TASK TO COMPLETE: Each entry should be set down exactly as written, except for any picture it holds.

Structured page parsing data
┌──

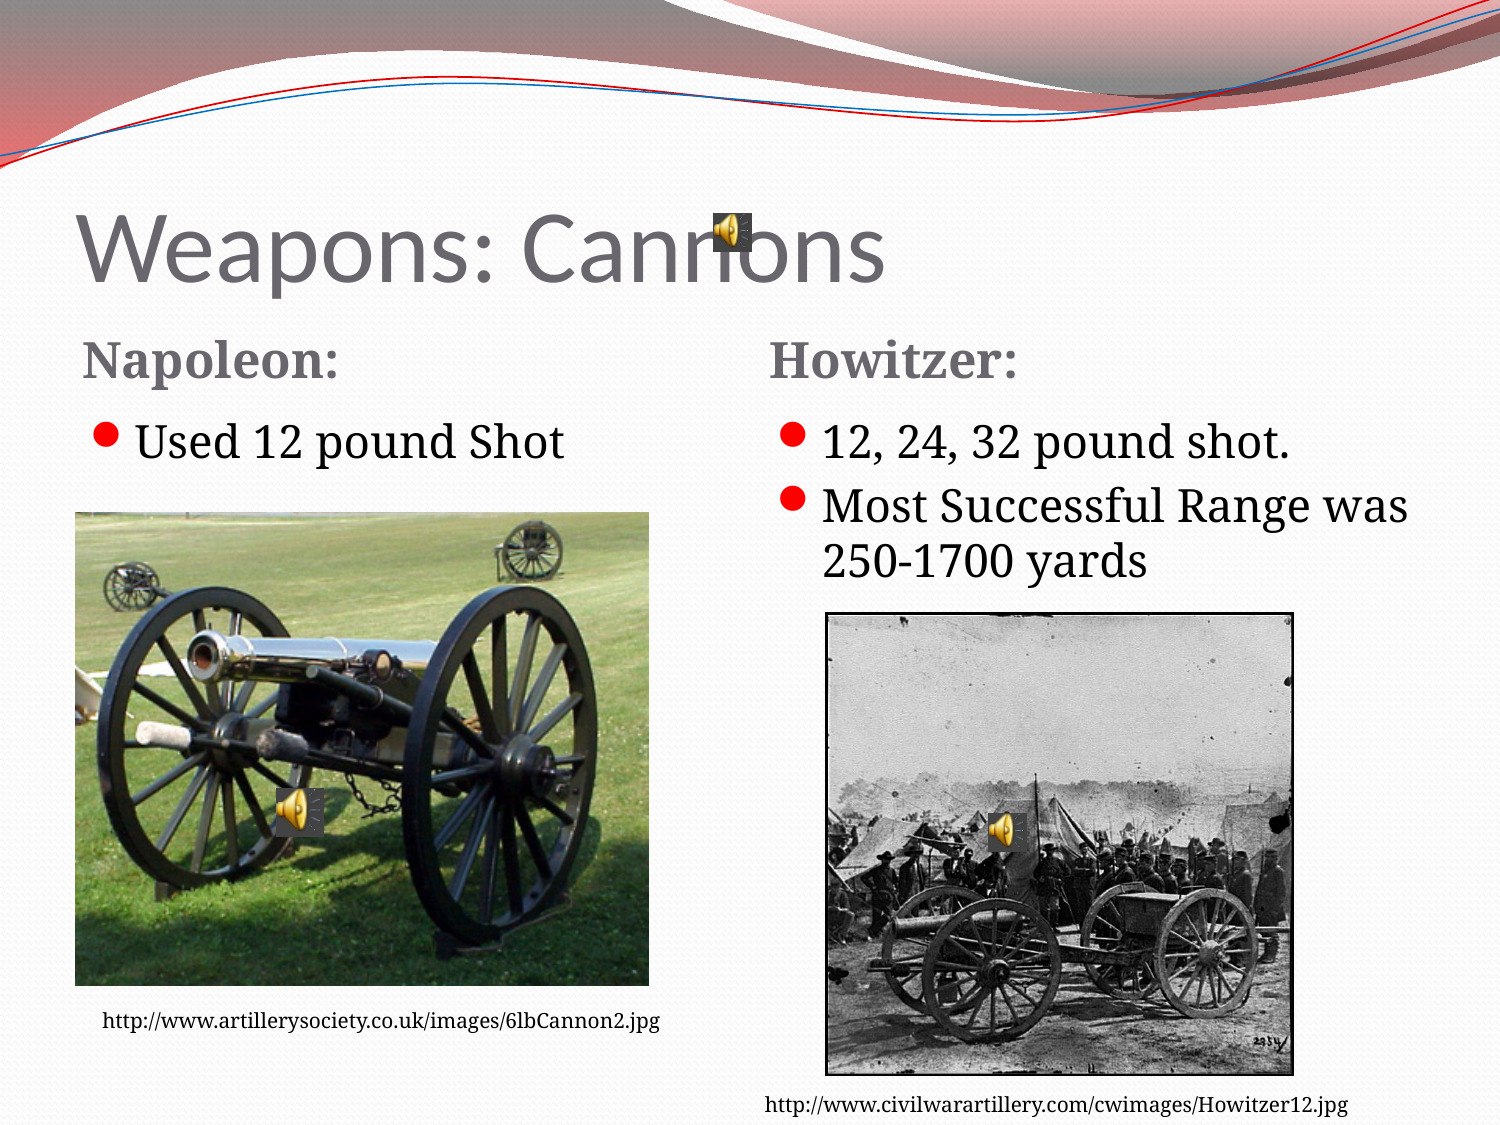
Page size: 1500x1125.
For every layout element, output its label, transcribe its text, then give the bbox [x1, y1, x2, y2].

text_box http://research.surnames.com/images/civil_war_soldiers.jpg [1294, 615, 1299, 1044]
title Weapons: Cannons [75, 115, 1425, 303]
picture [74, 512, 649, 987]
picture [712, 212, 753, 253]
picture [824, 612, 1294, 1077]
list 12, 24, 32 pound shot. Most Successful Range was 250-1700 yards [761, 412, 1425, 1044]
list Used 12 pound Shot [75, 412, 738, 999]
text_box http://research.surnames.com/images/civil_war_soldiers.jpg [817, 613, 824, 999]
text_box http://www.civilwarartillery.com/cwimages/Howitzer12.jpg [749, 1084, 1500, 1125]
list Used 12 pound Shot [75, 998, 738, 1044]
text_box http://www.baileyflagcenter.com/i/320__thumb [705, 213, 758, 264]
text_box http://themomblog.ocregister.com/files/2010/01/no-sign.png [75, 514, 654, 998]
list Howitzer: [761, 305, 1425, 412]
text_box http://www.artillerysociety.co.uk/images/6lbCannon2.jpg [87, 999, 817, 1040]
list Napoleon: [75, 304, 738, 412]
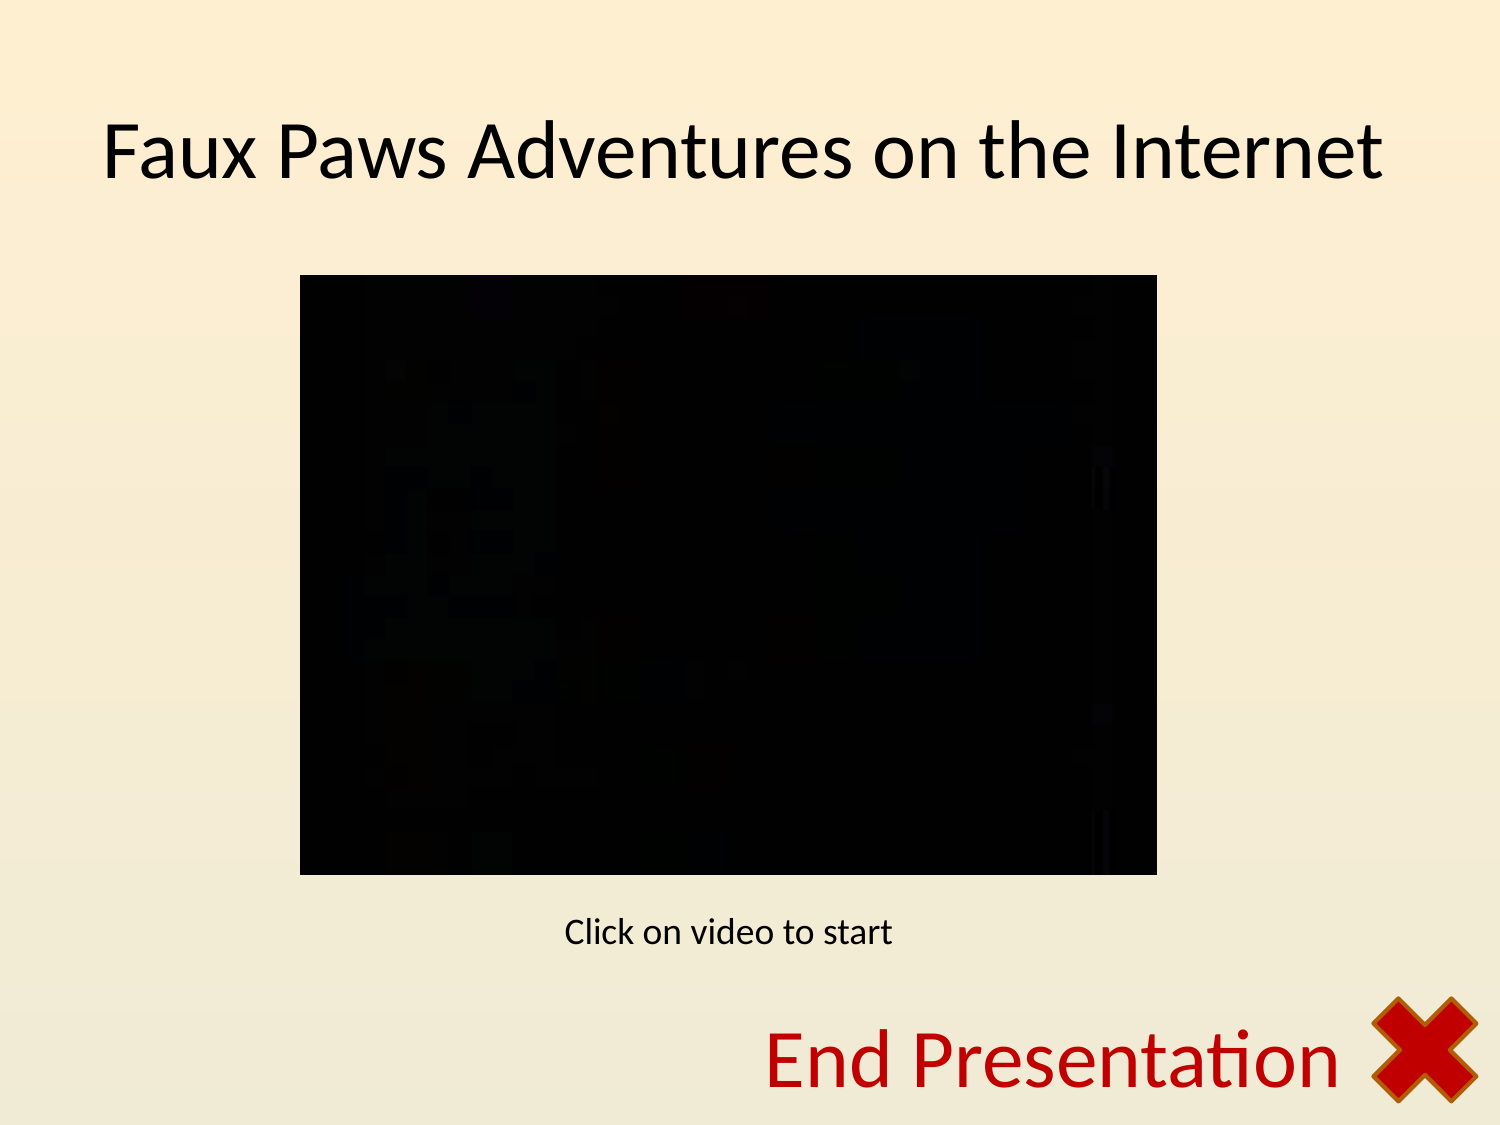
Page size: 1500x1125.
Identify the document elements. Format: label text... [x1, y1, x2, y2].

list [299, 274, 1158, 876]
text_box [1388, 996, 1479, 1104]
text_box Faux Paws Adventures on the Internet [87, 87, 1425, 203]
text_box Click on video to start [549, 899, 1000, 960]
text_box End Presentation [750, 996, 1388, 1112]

└──

TASK RESPONSE:
Page size: 1500x1125.
For every layout element, output its label, transcribe its text, then give the bbox [x1, y1, x2, y2].

text_box http://research.surnames.com/images/civil_war_soldiers.jpg [1294, 615, 1299, 1044]
title Weapons: Cannons [75, 115, 1425, 303]
picture [74, 512, 649, 987]
picture [712, 212, 753, 253]
picture [824, 612, 1294, 1077]
list 12, 24, 32 pound shot. Most Successful Range was 250-1700 yards [761, 412, 1425, 1044]
list Used 12 pound Shot [75, 412, 738, 999]
text_box http://research.surnames.com/images/civil_war_soldiers.jpg [817, 613, 824, 999]
text_box http://www.civilwarartillery.com/cwimages/Howitzer12.jpg [749, 1084, 1500, 1125]
list Used 12 pound Shot [75, 998, 738, 1044]
text_box http://www.baileyflagcenter.com/i/320__thumb [705, 213, 758, 264]
text_box http://themomblog.ocregister.com/files/2010/01/no-sign.png [75, 514, 654, 998]
list Howitzer: [761, 305, 1425, 412]
text_box http://www.artillerysociety.co.uk/images/6lbCannon2.jpg [87, 999, 817, 1040]
list Napoleon: [75, 304, 738, 412]
Page size: 1500x1125.
Identify the document elements. Format: label text... [x1, y1, x2, y2].

list [299, 274, 1158, 876]
text_box [1388, 996, 1479, 1104]
text_box Faux Paws Adventures on the Internet [87, 87, 1425, 203]
text_box Click on video to start [549, 899, 1000, 960]
text_box End Presentation [750, 996, 1388, 1112]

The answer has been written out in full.